Qu'est-ce qui est le plus bénéfique pour une communauté: qu'une grande partie de ses membres s'exécute ou qu'elle fasse part de ses subtilités?

À quoi bon ?

«Ne votez pas, car voter c'est se soumettre,

C'est désigner soi-même son maître ;

C'est dire :

Je suis une bête incapable de me conduire»?

Voici les propos lapidaires mais tellement réalistes du Léopard du Panthéon, en 1887.

L'auteur de cette affirmation était soucieux d'inviter le peuple à prendre en considération que se soumettre à un roi, à un empereur ou même à un président? c'est finalement encore et toujours se considérer sous la tyrannie d'un dieu, comme le minable mouton au milieu du troupeau et se plaire à être parmi les assistés et les esclaves dociles, ces prisonniers de leur propre impuissance à penser et agir par eux-mêmes? La " démocratie est peut-être la pire des dictatures, puisque nous désignons nos propres tyrans qui peuvent par ce fait légitimement nous assujettir !

Et quelque cent ans plus tard, COLUCHE confirmait les propos du Léopard du Panthéon en plaisant à nous dire que :

" Si voter servait à quelque chose,

Il y a longtemps que ce serait interdit ".

Les sous-hommes sont-ils parmi nous ?

Allez voter - votez bien - puisque la société se targue à vous dire qu'elle est démocratique ! Mais surtout? votez pour vous-même, car seule votre voix mérite d'être écoutée !

Si vous votez pour un autre que vous, c'est votre liberté que vous offrez à quelqu'un qui saura en abuser !

Beaucoup de " bipèdes " sont finalement toujours en quête de fruits? sur l'arbre de l'autre?

Le célèbre propos attribué à PINDARE par Friedrich NIETZSCHE ne veut pas dire selon quelques assurances freudiennes, qu'il est juste et bon de tuer le père !

" Deviens ce que tu es " n'invite pas nécessairement non plus à la recherche du surhomme, figure emblématique d'un nouveau dieu? mais cette " devise " proposerait plutôt une introspection par l'écoute et la rencontre, afin d'aider chacun à s'harmoniser, corps, cœur, esprit, et à révéler l'ensemble des pièces du puzzle qui nous constitue depuis la nuit des temps?

C'est bien " l'analyse de l'amour humain " qui se dévoile dans cette citation !

Ne pas voter, est un autre mode de refus ; Il s'agit d'une avancée démocratique non négligeable, qui va permettre à des milliers voire des millions d'Algériens qui n'ont plus, ou jamais eu confiance en nos dirigeants politiques et ne placent aucun espoir en eux, de s'exprimer librement mais autrement que d'aller dans les urnes.

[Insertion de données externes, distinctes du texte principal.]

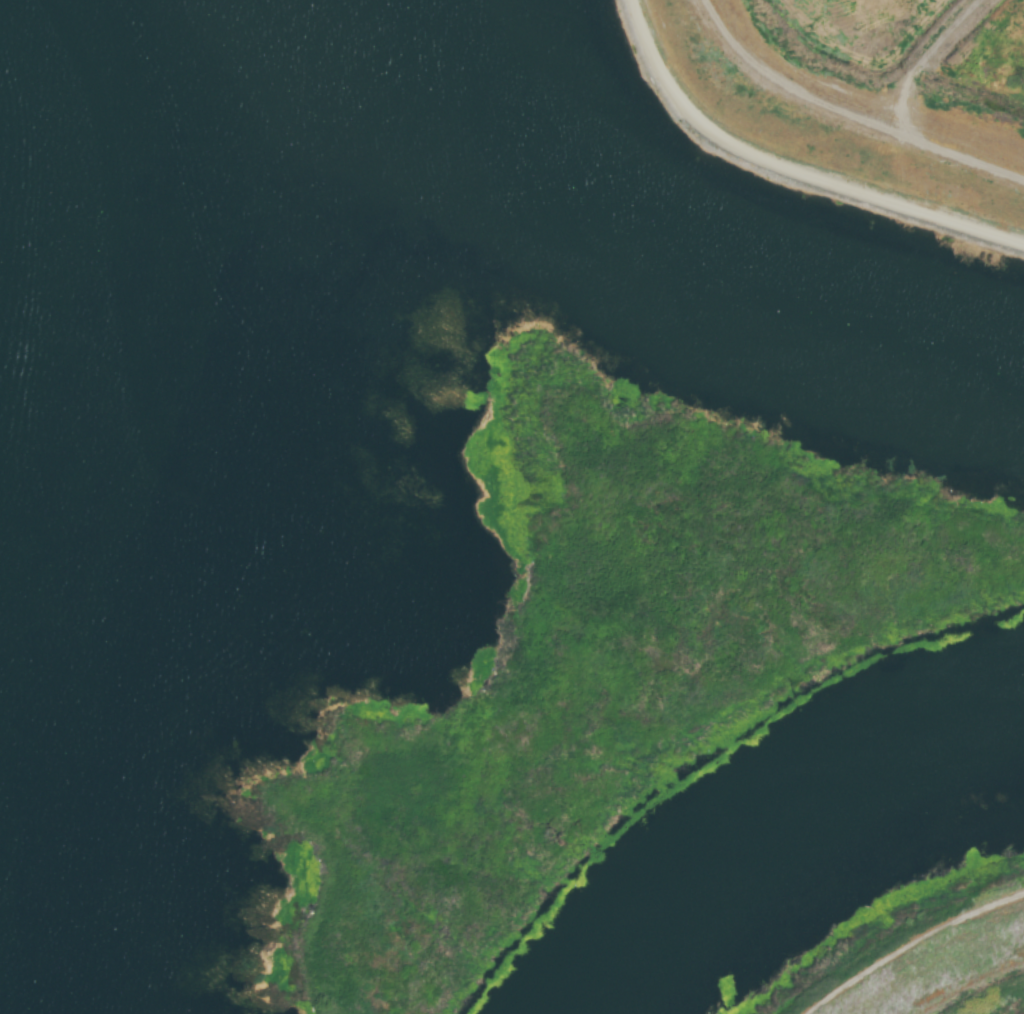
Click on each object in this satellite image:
river: (9, 44)
crop: (909, 65)
road: (790, 168)
river: (661, 272)
river: (778, 824)
crop: (975, 993)

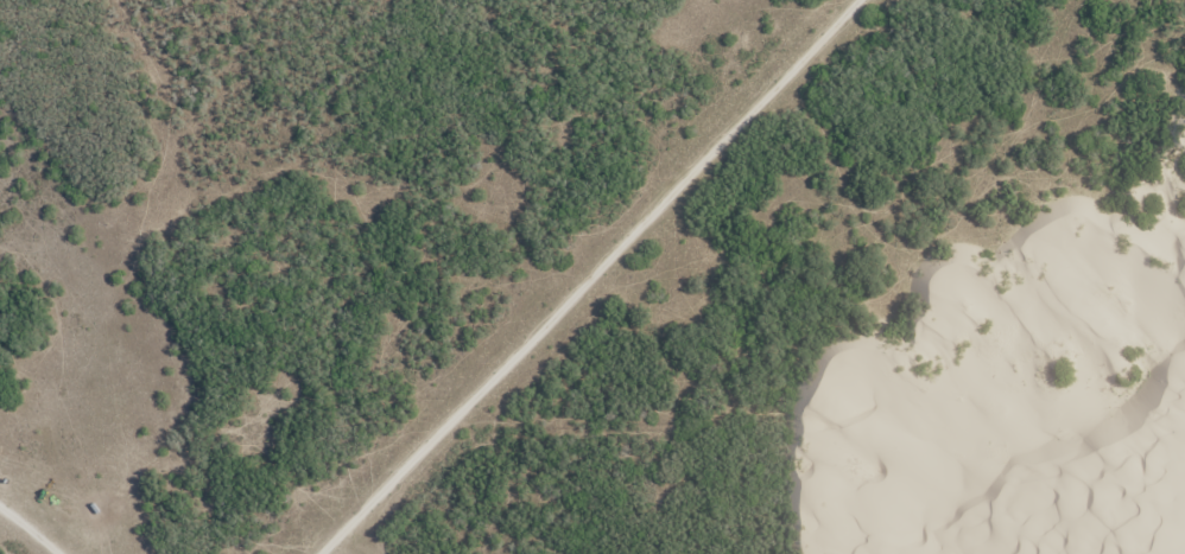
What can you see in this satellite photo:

Indéniablement, un certain nombre de citoyens ont une vision désenchantée de la politique. Quoi d'étonnant lorsqu'elle s'apparente plus à une tactique pour la prise du pouvoir et sa conservation qu'à celle de servir son peuple par le débat, le dialogue, les propositions et la réalisation de lois au service du bien commun.

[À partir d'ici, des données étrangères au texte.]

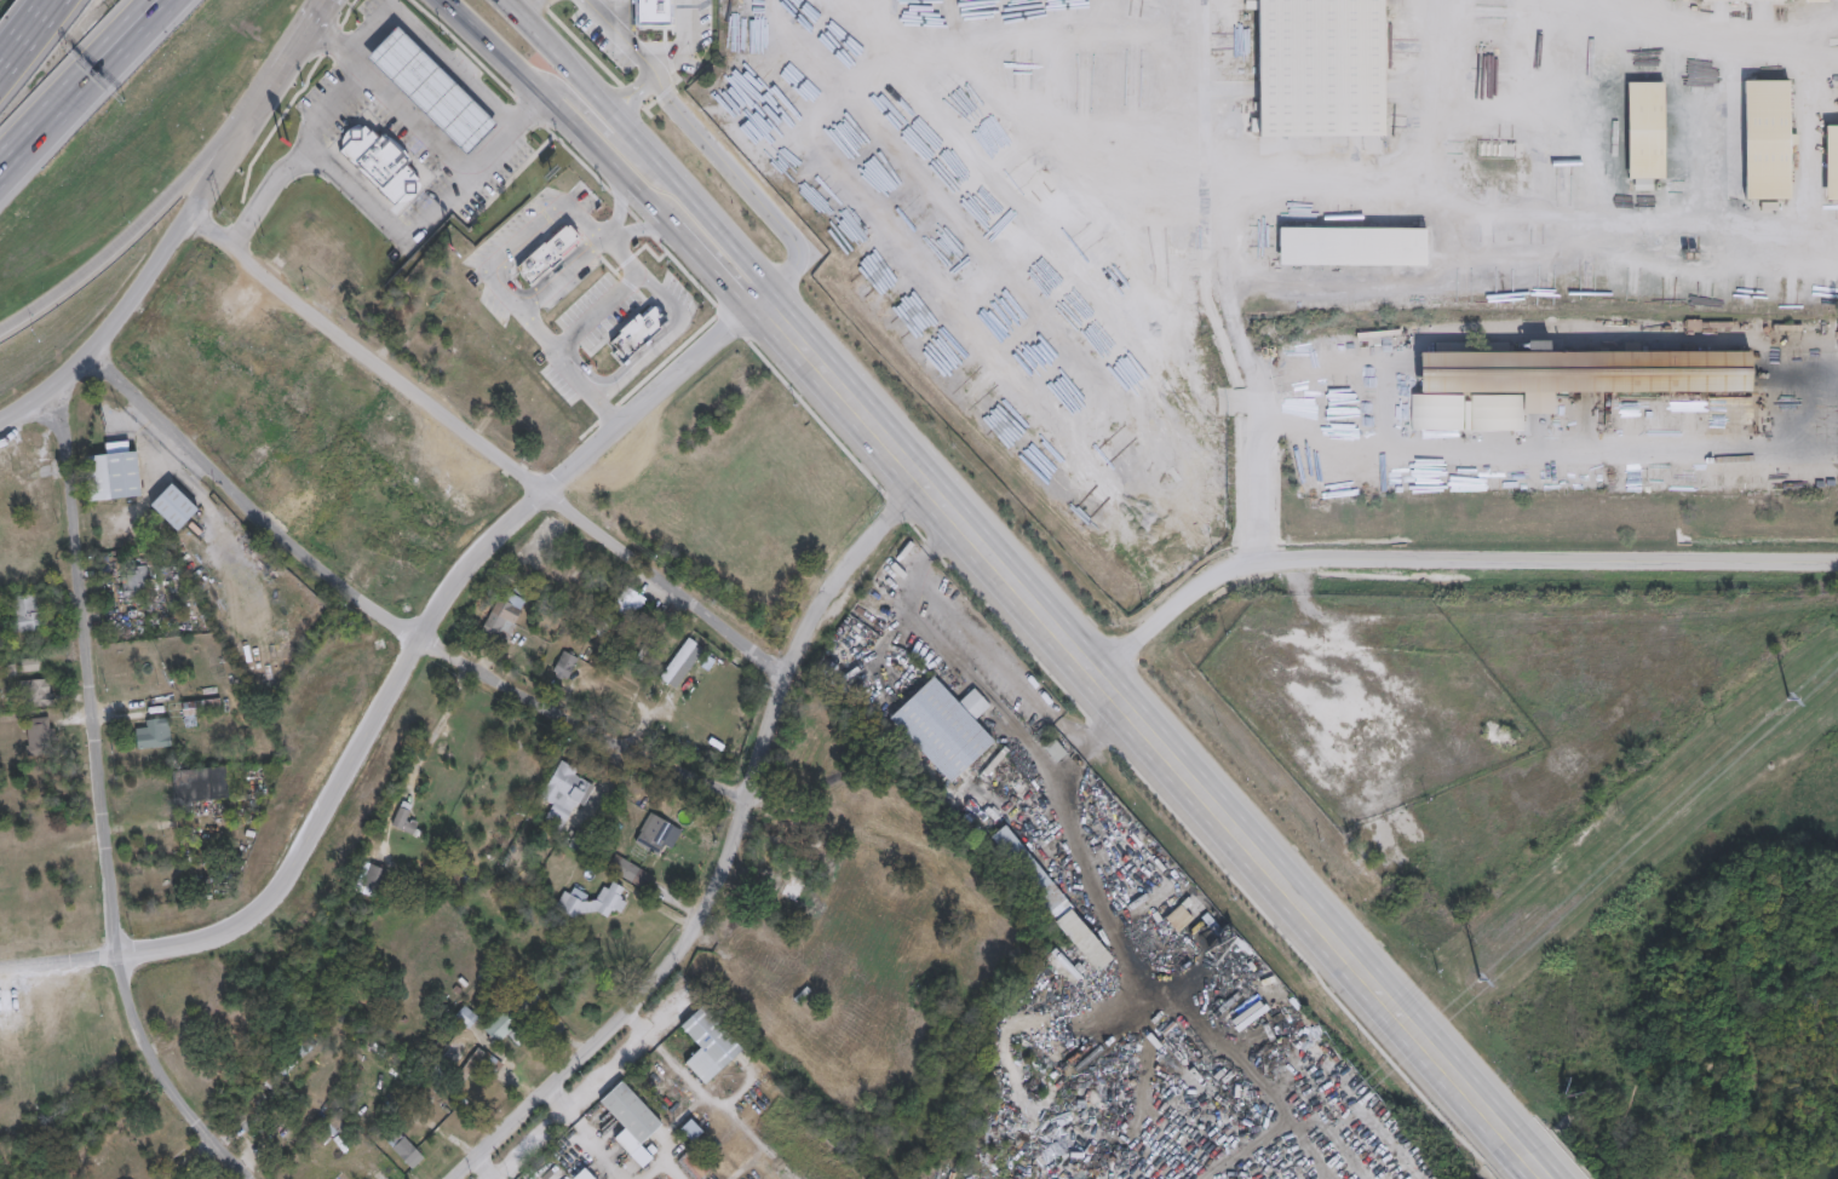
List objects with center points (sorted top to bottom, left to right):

Et que dire de la multiplication sans fin des scandales politiques ? Affaires Khalifa, feuilletons : SONATRACH, d'argent détourné, de financements plus ou moins occultes? et j'en passe !

La question de la rémunération pour le moins excessive de nos politiciens se pose aussi, quand certains d'entre eux ont un taux d'absence sur les bancs décisionnaires-APN par exemple -qui laisse pantois. Quel bel exemple donné à nos plus jeunes !

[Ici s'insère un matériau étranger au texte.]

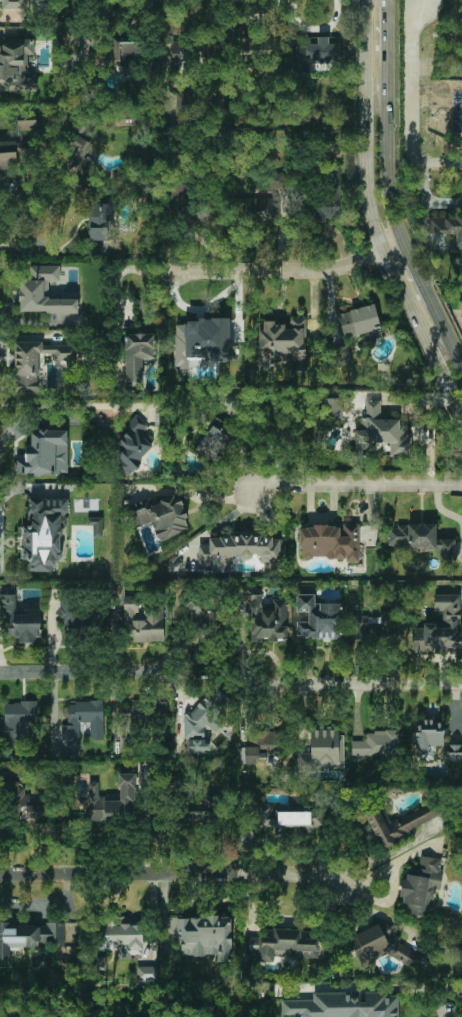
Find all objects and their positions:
building: (14, 4)
road: (7, 20)
road: (386, 31)
building: (251, 47)
building: (316, 52)
building: (121, 53)
building: (188, 55)
building: (15, 66)
road: (412, 87)
building: (27, 124)
building: (8, 154)
building: (75, 154)
road: (386, 154)
road: (443, 162)
road: (428, 195)
building: (325, 208)
building: (260, 210)
building: (99, 221)
road: (371, 222)
building: (446, 226)
road: (13, 227)
road: (286, 271)
road: (415, 272)
building: (43, 292)
building: (461, 302)
road: (461, 318)
building: (359, 321)
road: (446, 332)
building: (201, 341)
building: (137, 355)
building: (342, 355)
building: (35, 362)
road: (67, 404)
building: (333, 407)
building: (382, 432)
building: (213, 441)
building: (134, 444)
building: (45, 453)
road: (354, 482)
building: (163, 515)
building: (96, 526)
building: (44, 534)
building: (420, 539)
building: (330, 542)
building: (238, 550)
building: (265, 615)
building: (319, 619)
building: (19, 621)
building: (143, 621)
building: (374, 625)
building: (444, 626)
road: (77, 671)
road: (350, 683)
building: (160, 712)
building: (131, 713)
building: (18, 724)
building: (71, 732)
building: (428, 738)
building: (377, 744)
building: (265, 746)
building: (323, 751)
building: (454, 752)
building: (174, 784)
building: (113, 801)
building: (23, 805)
building: (197, 811)
building: (266, 815)
building: (297, 821)
building: (398, 822)
road: (385, 855)
road: (169, 874)
building: (421, 885)
building: (28, 936)
building: (205, 937)
building: (123, 938)
building: (283, 944)
building: (386, 946)
building: (147, 974)
building: (344, 1006)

Ce dégoût légitime de la politique se ressent par la montée chaque année de plusieurs affaires et scandales laisse dire que notre pays n'a pas d'institutions ; ni une justice ni d'appareils de contrôle : Mais uniquement des symboles vides comme une éponge privée d'eau !

Et puis, le peuple Algérien n'est bon qu'à voter pour renouveler les mêmes résultats d'échecs de ses prélats? On ne fait jamais appel à lui pour les grandes décisions qui le concernent directement. Alors, dans de telles conditions, à quoi bon voter ?

Il sera désormais possible de dégainer un carton rouge à nos politiciens. De quoi, je l'espère, les faire réfléchir? les amener à partir et laisser cette nation se reconstruire par tous les Algériens ou la compétence sera le seul paramètre de gouverner et cohabiter avec toutes les différences de notre pays.